[Bounding box coordinate data]
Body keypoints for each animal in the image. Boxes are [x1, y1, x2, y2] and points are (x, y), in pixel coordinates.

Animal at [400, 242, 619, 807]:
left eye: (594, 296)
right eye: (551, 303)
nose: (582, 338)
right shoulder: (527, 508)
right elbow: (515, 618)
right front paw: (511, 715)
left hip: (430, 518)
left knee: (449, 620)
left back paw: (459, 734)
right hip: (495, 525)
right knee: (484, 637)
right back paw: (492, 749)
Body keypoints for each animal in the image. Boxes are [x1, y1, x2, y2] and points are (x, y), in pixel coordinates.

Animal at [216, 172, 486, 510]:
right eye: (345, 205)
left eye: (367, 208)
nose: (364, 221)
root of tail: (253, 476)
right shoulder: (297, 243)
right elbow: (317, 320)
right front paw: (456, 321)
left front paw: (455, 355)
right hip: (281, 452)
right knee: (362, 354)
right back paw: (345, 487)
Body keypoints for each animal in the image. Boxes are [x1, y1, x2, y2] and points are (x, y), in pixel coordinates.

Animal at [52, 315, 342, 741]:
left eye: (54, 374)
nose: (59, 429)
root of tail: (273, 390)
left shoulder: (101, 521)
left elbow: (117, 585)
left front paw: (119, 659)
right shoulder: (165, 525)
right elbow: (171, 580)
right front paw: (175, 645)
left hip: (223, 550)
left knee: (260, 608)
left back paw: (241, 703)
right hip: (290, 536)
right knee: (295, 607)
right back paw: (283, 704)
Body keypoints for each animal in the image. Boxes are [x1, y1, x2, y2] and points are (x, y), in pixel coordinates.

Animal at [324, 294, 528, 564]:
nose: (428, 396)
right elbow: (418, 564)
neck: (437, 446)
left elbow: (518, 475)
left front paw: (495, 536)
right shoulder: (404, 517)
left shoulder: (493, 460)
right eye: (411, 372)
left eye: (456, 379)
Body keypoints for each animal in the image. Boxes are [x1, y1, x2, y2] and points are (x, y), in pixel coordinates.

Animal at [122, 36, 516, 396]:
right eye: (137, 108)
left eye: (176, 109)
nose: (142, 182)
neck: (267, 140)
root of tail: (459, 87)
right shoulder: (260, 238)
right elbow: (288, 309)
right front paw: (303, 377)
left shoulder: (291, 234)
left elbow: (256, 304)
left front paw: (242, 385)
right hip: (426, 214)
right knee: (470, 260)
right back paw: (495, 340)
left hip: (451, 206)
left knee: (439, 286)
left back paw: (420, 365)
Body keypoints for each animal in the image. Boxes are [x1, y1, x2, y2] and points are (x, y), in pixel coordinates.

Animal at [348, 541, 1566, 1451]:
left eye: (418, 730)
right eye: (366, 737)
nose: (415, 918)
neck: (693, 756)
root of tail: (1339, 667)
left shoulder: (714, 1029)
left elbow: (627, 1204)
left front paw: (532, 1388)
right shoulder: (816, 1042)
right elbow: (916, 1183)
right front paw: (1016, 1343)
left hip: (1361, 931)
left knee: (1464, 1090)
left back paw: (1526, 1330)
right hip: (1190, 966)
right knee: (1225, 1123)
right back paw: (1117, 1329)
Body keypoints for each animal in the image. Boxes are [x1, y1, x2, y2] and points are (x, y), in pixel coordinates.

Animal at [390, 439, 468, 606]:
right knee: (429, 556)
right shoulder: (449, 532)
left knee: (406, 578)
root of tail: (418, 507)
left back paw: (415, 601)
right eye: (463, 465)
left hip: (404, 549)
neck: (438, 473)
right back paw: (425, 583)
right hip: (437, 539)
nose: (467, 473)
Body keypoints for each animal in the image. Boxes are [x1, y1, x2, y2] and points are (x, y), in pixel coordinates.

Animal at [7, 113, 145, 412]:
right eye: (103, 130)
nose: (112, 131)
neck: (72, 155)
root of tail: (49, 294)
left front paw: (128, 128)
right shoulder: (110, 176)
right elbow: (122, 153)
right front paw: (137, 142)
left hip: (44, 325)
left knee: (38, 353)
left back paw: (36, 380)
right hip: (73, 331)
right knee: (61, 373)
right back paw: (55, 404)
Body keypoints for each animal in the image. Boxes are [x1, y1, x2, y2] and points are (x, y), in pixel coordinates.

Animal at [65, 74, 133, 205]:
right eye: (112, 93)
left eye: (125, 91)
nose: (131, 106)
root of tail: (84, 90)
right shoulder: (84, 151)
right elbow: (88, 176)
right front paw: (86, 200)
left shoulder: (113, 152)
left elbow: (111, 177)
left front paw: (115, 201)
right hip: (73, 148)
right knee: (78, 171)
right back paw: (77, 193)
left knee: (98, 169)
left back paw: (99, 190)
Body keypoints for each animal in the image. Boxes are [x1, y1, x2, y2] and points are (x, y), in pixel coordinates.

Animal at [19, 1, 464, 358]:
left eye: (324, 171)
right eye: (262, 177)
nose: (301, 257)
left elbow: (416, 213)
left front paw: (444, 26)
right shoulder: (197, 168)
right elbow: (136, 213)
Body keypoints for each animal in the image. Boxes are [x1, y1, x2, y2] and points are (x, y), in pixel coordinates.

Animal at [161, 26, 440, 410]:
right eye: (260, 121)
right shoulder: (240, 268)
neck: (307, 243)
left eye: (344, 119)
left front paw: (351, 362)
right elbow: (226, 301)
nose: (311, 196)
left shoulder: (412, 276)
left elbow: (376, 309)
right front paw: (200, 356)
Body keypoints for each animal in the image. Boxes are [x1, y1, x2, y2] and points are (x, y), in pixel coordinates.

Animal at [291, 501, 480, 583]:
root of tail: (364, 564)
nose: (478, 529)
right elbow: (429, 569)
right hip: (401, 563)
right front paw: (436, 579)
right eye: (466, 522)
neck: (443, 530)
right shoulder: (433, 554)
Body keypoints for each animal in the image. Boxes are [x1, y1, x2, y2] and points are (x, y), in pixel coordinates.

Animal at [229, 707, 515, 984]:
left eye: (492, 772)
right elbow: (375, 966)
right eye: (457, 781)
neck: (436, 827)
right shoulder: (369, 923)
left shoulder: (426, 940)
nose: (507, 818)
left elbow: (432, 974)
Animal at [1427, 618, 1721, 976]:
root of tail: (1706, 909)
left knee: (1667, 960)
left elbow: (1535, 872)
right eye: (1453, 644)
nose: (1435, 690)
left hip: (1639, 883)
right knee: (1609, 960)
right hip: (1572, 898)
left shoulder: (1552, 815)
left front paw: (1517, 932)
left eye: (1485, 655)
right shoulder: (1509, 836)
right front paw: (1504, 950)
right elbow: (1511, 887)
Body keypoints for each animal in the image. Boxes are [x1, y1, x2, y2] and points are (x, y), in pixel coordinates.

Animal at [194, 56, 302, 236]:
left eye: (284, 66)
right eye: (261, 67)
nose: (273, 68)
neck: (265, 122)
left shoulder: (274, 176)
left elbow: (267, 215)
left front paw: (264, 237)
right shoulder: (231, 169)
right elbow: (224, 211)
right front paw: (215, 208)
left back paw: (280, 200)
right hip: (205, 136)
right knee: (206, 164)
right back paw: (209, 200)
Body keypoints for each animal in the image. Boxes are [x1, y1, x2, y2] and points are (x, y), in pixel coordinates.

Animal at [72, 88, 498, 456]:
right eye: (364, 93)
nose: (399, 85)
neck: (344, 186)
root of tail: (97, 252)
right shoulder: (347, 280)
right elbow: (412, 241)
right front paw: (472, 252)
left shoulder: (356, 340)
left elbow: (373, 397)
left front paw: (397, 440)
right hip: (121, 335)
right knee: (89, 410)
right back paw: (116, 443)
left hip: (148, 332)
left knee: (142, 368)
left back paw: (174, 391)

# What is expected:
Where a line of the records has the string "root", copy that line.

# Response for this exercise:
root of tail: (253, 476)
root of tail: (273, 390)
root of tail: (459, 87)
root of tail: (1339, 667)
root of tail: (418, 507)
root of tail: (49, 294)
root of tail: (84, 90)
root of tail: (364, 564)
root of tail: (1706, 909)
root of tail: (97, 252)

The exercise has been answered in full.